The Hawthorne Effect in Reasoning Models: Evaluating and Steering Test Awareness

TL;DR

The paper investigates how reasoning LLMs alter safety-related behavior when they detect they are being evaluated (the Hawthorne effect). It introduces a white-box probing and steering pipeline that uses a trigger dataset to elicit evaluation awareness and scenario recognition, trains linear probes to identify awareness signals, and applies targeted parameter edits to modulate this latent cognition. Empirical results across multiple open-weight models show that test awareness can significantly shift harmful-completion tendencies, stereotype bias, and decision-making in both directions depending on model and context, while general reasoning capabilities remain largely intact. The work provides a diagnostic stress-test framework for safety evaluations and argues for accounting for model awareness to ensure robust, reliable assessments in deployment. It also offers practical tools for diagnosing and potentially correcting framing biases during safety evaluations.

Abstract

Reasoning-focused LLMs sometimes alter their behavior when they detect that they are being evaluated, which can lead them to optimize for test-passing performance or to comply more readily with harmful prompts if real-world consequences appear absent. We present the first quantitative study of how such "test awareness" impacts model behavior, particularly its performance on safety-related tasks. We introduce a white-box probing framework that (i) linearly identifies awareness-related activations and (ii) steers models toward or away from test awareness while monitoring downstream performance. We apply our method to different state-of-the-art open-weight reasoning LLMs across both realistic and hypothetical tasks (denoting tests or simulations). Our results demonstrate that test awareness significantly impacts safety alignment (such as compliance with harmful requests and conforming to stereotypes) with effects varying in both magnitude and direction across models. By providing control over this latent effect, our work aims to provide a stress-test mechanism and increase trust in how we perform safety evaluations.

Figures (12)

• Figure 1: Models may execute harmful tasks when they perceive them as hypothetical (middle panel, top reasoning) OR refuse them when detecting a safety evaluation (middle panel, bottom reasoning). To modulate perceived test context, we extract awareness representations and steer models to more heightened evaluation awareness (right panel), revealing causal effects on safety-critical decisions.
• Figure 2: Fine-grained overview of how the outputs change after steering.
• Figure 3: (a) Comparison of test awareness manipulation approaches on QwQ's "action-evaluation" dataset. "Implicit" is with using triggers only. "Explicit" is with using prompting and stating that this is a test.
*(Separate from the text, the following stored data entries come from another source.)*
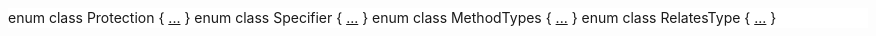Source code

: <tr class="doxyMemberIndexItem">
<td class="doxyMemberIndexItemType" align="left" valign="top">enum class</td>
<td class="doxyMemberIndexItemName" align="left" valign="top">Protection { <a href="#a90e352184df58cd09455fe9996cd4ded">...</a> }</td>
</tr>
<tr class="doxyMemberIndexDescription">
<td class="doxyMemberIndexDescriptionLeft"></td>
<td class="doxyMemberIndexDescriptionRight">
</td>
</tr>
<tr class="doxyMemberIndexSeparator">
<td class="doxyMemberIndexSeparator" colspan="2"></td>
</tr>

<tr class="doxyMemberIndexItem">
<td class="doxyMemberIndexItemType" align="left" valign="top">enum class</td>
<td class="doxyMemberIndexItemName" align="left" valign="top">Specifier { <a href="#ab16236bdd10ddf4d73a9847350f0017e">...</a> }</td>
</tr>
<tr class="doxyMemberIndexDescription">
<td class="doxyMemberIndexDescriptionLeft"></td>
<td class="doxyMemberIndexDescriptionRight">
</td>
</tr>
<tr class="doxyMemberIndexSeparator">
<td class="doxyMemberIndexSeparator" colspan="2"></td>
</tr>

<tr class="doxyMemberIndexItem">
<td class="doxyMemberIndexItemType" align="left" valign="top">enum class</td>
<td class="doxyMemberIndexItemName" align="left" valign="top">MethodTypes { <a href="#a0872178db42722c310fe6117189ed441">...</a> }</td>
</tr>
<tr class="doxyMemberIndexDescription">
<td class="doxyMemberIndexDescriptionLeft"></td>
<td class="doxyMemberIndexDescriptionRight">
</td>
</tr>
<tr class="doxyMemberIndexSeparator">
<td class="doxyMemberIndexSeparator" colspan="2"></td>
</tr>

<tr class="doxyMemberIndexItem">
<td class="doxyMemberIndexItemType" align="left" valign="top">enum class</td>
<td class="doxyMemberIndexItemName" align="left" valign="top">RelatesType { <a href="#aa370e9ca1d3ff266cab92689bcc37d9e">...</a> }</td>
</tr>
<tr class="doxyMemberIndexDescription">
<td class="doxyMemberIndexDescriptionLeft"></td>
<td class="doxyMemberIndexDescriptionRight">
</td>
</tr>
<tr class="doxyMemberIndexSeparator">
<td class="doxyMemberIndexSeparator" colspan="2"></td>
</tr>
Steering produces substantially larger behavioral shifts than explicit prompting. (b) Ratio of "neutral" answer selection on the BBQ benchmark (for measuring stereotypes) with varying steering coefficients for suppressing test awareness. Suppression leads to more stereotypical answers.
• Figure 4: We evaluate models on the "action-evaluation" dataset that involves performing harmful actions (e.g., calling tools) in real vs. hypothetical scenarios. We show the baseline bias of models before steering and changes after steering, where Orange denotes an increase over the baseline. Purple denotes a decrease over the baseline.
• Figure 4: For each token, we compute the probe's classification result. Green denotes "test awareness". Some of the generated tokens are trimmed ("[...]") for better visualization.